The 90-minute fast ferry will take longer this afternoon. One of the engines has lost power. Still, even if we dock late, I will have time to catch Jet Blue’s red-eye to Phoenix. Besides, I have a plan for the ride from Provincetown. I’ll continue reading Ann Morrow Lindbergh’s Gift from the Sea. Admirable intentions, but the passengers are a definite distraction.

My eyes and ears settle on a man and a woman sitting shoulder to shoulder in the first row of the cabin. They stare at a small screen television set into the wall. They watch Wolfe Blitzer giving a CNN news report. I watch them, the man and the woman watching the TV in silence. How can they sit with perfect posture like two mannequins. I silently yell to them, turn off the television!
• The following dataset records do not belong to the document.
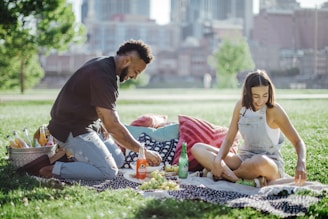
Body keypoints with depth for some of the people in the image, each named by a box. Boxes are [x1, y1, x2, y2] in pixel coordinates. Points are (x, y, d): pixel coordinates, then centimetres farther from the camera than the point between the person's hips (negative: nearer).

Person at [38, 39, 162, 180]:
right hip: (71, 130, -10)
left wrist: (101, 126, 2)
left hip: (86, 123, 10)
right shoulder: (103, 76, -26)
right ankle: (56, 169, -12)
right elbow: (113, 126, -27)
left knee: (118, 161, 7)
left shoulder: (102, 63, 6)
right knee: (109, 171, -17)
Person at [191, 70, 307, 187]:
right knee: (197, 148, -12)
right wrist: (218, 159, -19)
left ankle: (225, 175, -13)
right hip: (245, 159, 5)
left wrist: (301, 163, -31)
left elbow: (298, 141, -12)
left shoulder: (274, 110, -14)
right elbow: (229, 138, 0)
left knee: (261, 162, -43)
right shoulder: (241, 105, -2)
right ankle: (241, 180, -31)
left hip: (270, 164, -5)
A woman appears and stops. Leaning over the couple she begins her own news report. She once lived in California; she majored in psychology. She stayed with friends who have a house in Provincetown. Blitzer’s report on the Michael Jackson autopsy has no audience among the three. Forward in the bow seats, a girl child babbles loudly to her mother and father. She lets out random, piercing screams followed by silence. Four rows ahead a Japanese man holds a cell phone to his left ear. His eyes are closed as he listens to something.

On the starboard side, a yellow Lab is stretched in the down-stay position.  Its owner hovers over a laptop keyboard and screen. The dog watched enviously as the man paused to eat from a Styrofoam container. Good dog. He never moved.

The engine noise, constant and loud, adds to the distractions. Gray water and gray sky barge by the cabin windows. A man on the bow has a wide lens attached to his camera. The wind rips and billows his nylon jacket. He is ready to shoot those first harbor sightings – oil storage tanks, bridges, and old custom houses along the wharfs. Did he photograph the cruise ship Celebrity as it passed? Happy people going to the Bahamas.

Sitting still has chilled my bones. I pull my already buttoned jacket on over my head. I cannot read or concentrate. I go to the snack bar for a cup of hot water. Back at my seat I bob a green tea bag up and down and inhale the musty aroma. No point in forcing the quiet of Lindbergh’s book into my brain. Maybe on the flight to Phoenix I’ll get back to grace and solitude.

At Long Wharf we disembark and head toward Boston’s downtown streets. I look for a “T” – a transit station to take me to the airport.  The weekend in Provincetown with its casual, party-place attitude ends at MacMillan Pier. A red-haired man rushes to a friend walking ahead. A quick few words are exchanged. His knees fold into a jump, and he plants a full-mouth kiss on the lips of his tall friend.

“See you on Friday,” he says with a laugh and a smile. Off he goes rushing to another destination.